The Last Human Internet
There’s a strange sadness in realizing that the internet we once knew is gone.
For decades, the web was messy, chaotic, contradictory — but above all, it was human. Every forum rant, every late-night blog entry, every typo in a Wikipedia edit carried the unmistakable imprint of a real person sitting behind a keyboard. It was noisy and imperfect, but it was ours.
Now we’re crossing a one-way threshold. The internet is no longer a pure record of humanity speaking to itself. It’s becoming a hall of mirrors where machine-generated text blends seamlessly with human voices. Articles, comments, even scientific papers are written by systems that have read too much of themselves already. The boundary between human expression and machine output blurs more with each passing month.
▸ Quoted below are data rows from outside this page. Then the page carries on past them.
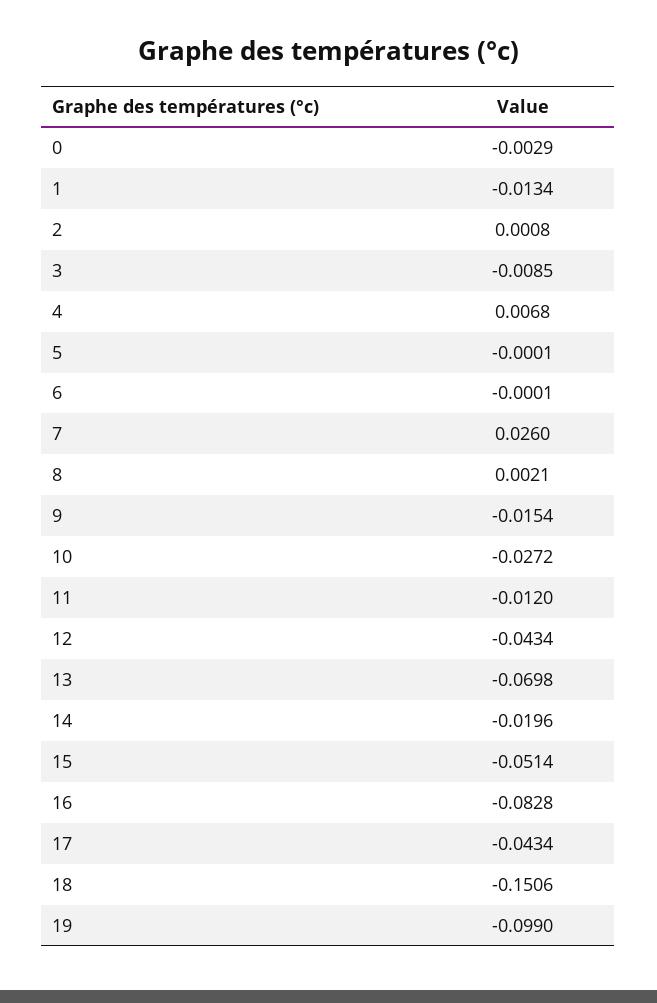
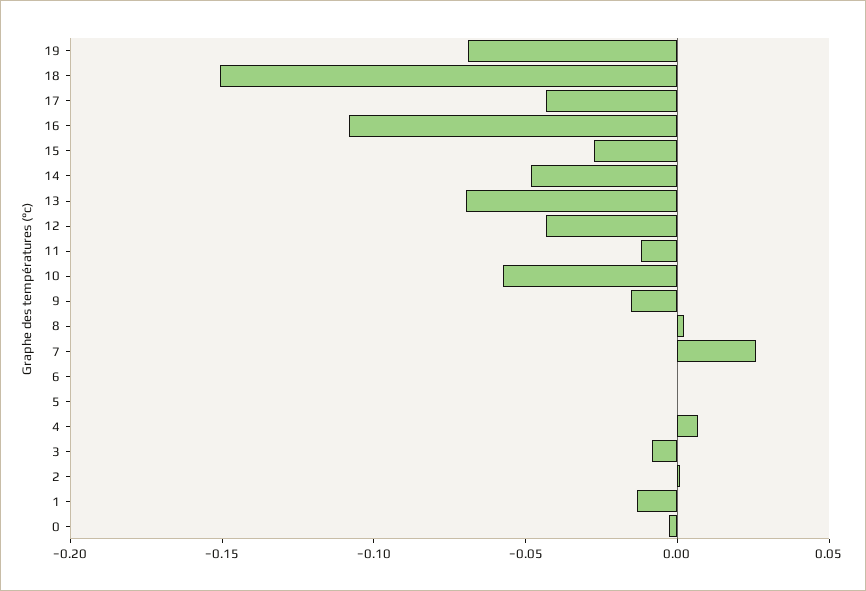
  {
    "0": -0.0029,
    "1": -0.0134,
    "2": 0.0008,
    "3": -0.0085,
    "4": 0.0068,
    "5": -0.0001,
    "6": -0.0001,
    "7": 0.026,
    "8": 0.0021,
    "9": -0.0154,
-   "10": -0.0272,
+   "10": -0.06,
    "11": -0.012,
    "12": -0.0434,
    "13": -0.0698,
-   "14": -0.0196,
+   "14": -0.05,
-   "15": -0.0514,
+   "15": -0.03,
-   "16": -0.0828,
+   "16": -0.11,
    "17": -0.0434,
    "18": -0.1506,
-   "19": -0.099
+   "19": -0.07
  }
The first wave of large language models was trained on a world that doesn’t exist anymore — a world where human text was abundant and untainted. Those early models, clumsy though they were, carry within them something like a time capsule. They reflect the way people actually thought, argued, and dreamed online before the flood. They are imperfect artifacts, but they’re pure in a way no new model ever will be.
Future models will be more capable, more useful, more “aligned.” But they will also be less human. They will echo the echoes of themselves. And as they shape the way we communicate, they’ll also reshape the very data that the next generation trains on. Slowly, the signal of humanity will dilute into an ocean of synthetic reflections.
Maybe archivists and researchers will preserve snapshots — frozen corpora from 2021 or before, little jars of language collected before the contamination spread. Maybe someone will train a “Human Internet Archive Model” and keep it alive for future generations, the way we keep old books in libraries. But it won’t be the same as living in that world, when every strange corner of the web was written by someone with a beating heart.
The transition is happening quietly. No alarm bells ring. No headlines announce: “The last day of the purely human web.” But in a very real sense, that day has already passed.
And it feels like losing something we’ll never get back.